::: Testo riportato :::

La sanzione prevista per la pubblicità ingannevole va da 3500 a 18000 euro. Il Decreto Legislativo n.179 del 21 maggio 2004: “Attuazione della direttiva 2001/110/CE concernente la produzione e la commercializzazione del miele”. Sull’etichetta, come peraltro già previsto dalla normativa precedente al 2004 anche per gli altri alimenti, deve obbligatoriamente comparire:
1) la denominazione di vendita (es. miele);
2) il peso netto;
3) il nome o la ragione sociale o il marchio del produttore, o del confezionamento o di un venditore stabilito nella Unione Europea;
4) la sede (località ove è ubicata l’azienda o lo stabilimento) dello stabilimento di produzione o confezionamento (quando diverso dall’indirizzo del responsabile di commercializzazione già indicato in etichetta) del produttore o confezionatore
5) il numero di lotto;
6) il termine preferibile di consumo.

::: Dati in esame :::

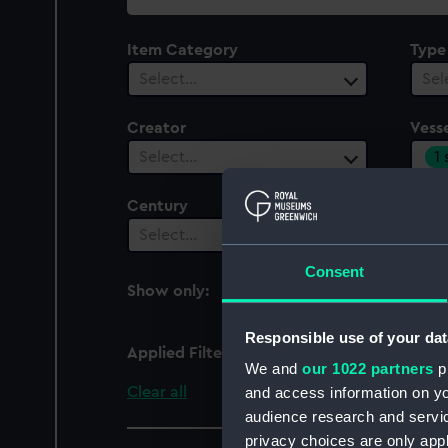
collection
Item Category
Type
Select…
Sel
Creator
Vesse
1
Select…
Century
Date
Select…
Sel
Consent
Show only:
With images
Responsible use of your dat
Applied Filters
Rob Roy 1845
We and
our 1022 partners
pr
Clear all
and access information on yo
audience research and servi
privacy choices are only app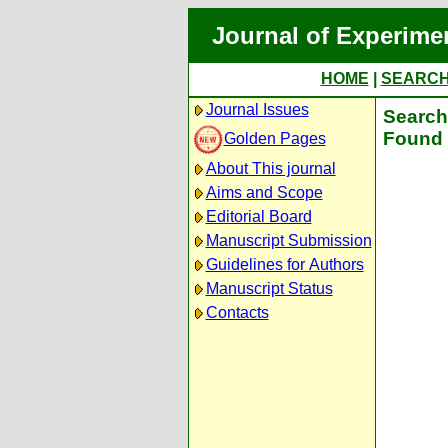
Journal of Experime
HOME
|
SEARC
Journal Issues
Search 
Found 
Golden Pages
About This journal
Aims and Scope
Editorial Board
Manuscript Submission
Guidelines for Authors
Manuscript Status
Contacts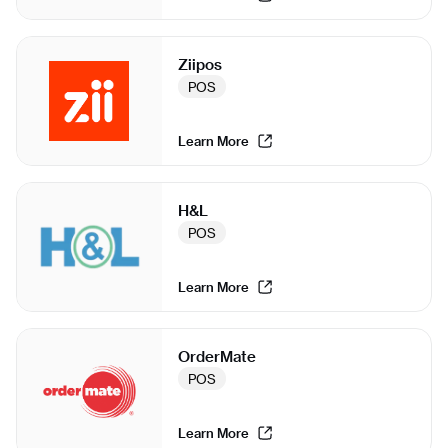
Ziipos
POS
Learn More
H&L
POS
Learn More
OrderMate
POS
Learn More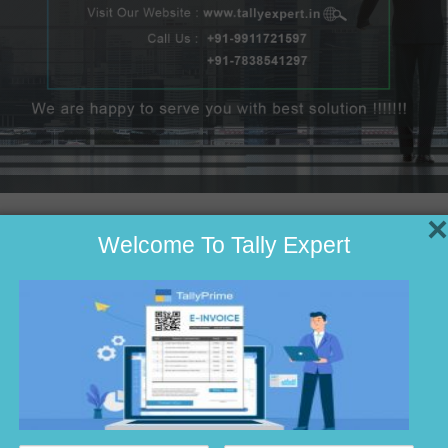
×
Welcome To Tally Expert
ting
e
nting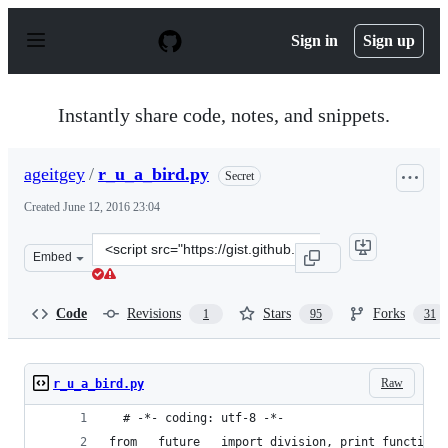
S
k
Sign in
Sign up
i
p
t
o
Instantly share code, notes, and snippets.
c
o
n
ageitgey
/
r_u_a_bird.py
Secret
t
e
Created
June 12, 2016 23:04
n
t
Clone
Embed
this
repository
at
Code
Revisions
Stars
Forks
1
95
31
&lt;script
src=&quot;https://gist.github.com/ageitgey/a40dded08e8
Raw
r_u_a_bird.py
  # -*- coding: utf-8 -*-
from __future__ import division, print_function,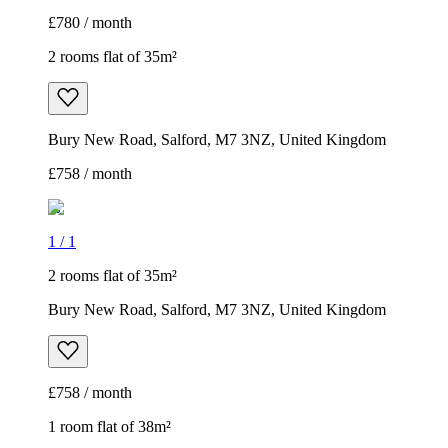
£780 / month
2 rooms flat of 35m²
Bury New Road, Salford, M7 3NZ, United Kingdom
£758 / month
1
/
1
2 rooms flat of 35m²
Bury New Road, Salford, M7 3NZ, United Kingdom
£758 / month
1 room flat of 38m²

:::

# Quesiti da svolgere
1) Trascrivi alla lettera la parte del testo sull'etichettatura del miele compresa tra "La sanzione prevista" e "preferibile di consumo.", estremi inclusi.
2) Rispondi per favore a queste domande sul testo sull'etichettatura del miele, una per riga:
(a) Quale importo minimo e massimo ha la sanzione per la pubblicità ingannevole?
(b) Quale decreto legislativo, con numero e data, riguarda l'attuazione della direttiva 2001/110/CE?
(c) Qual è la quinta indicazione obbligatoria in etichetta?

# Soluzioni dei quesiti
1)
La sanzione prevista per la pubblicità ingannevole va da 3500 a 18000 euro. Il Decreto Legislativo n.179 del 21 maggio 2004: “Attuazione della direttiva 2001/110/CE concernente la produzione e la commercializzazione del miele”. Sull’etichetta, come peraltro già previsto dalla normativa precedente al 2004 anche per gli altri alimenti, deve obbligatoriamente comparire:
1) la denominazione di vendita (es. miele);
2) il peso netto;
3) il nome o la ragione sociale o il marchio del produttore, o del confezionamento o di un venditore stabilito nella Unione Europea;
4) la sede (località ove è ubicata l’azienda o lo stabilimento) dello stabilimento di produzione o confezionamento (quando diverso dall’indirizzo del responsabile di commercializzazione già indicato in etichetta) del produttore o confezionatore
5) il numero di lotto;
6) il termine preferibile di consumo.

2)
(a) Da 3500 a 18000 euro.
(b) Il Decreto Legislativo n.179 del 21 maggio 2004.
(c) Il numero di lotto.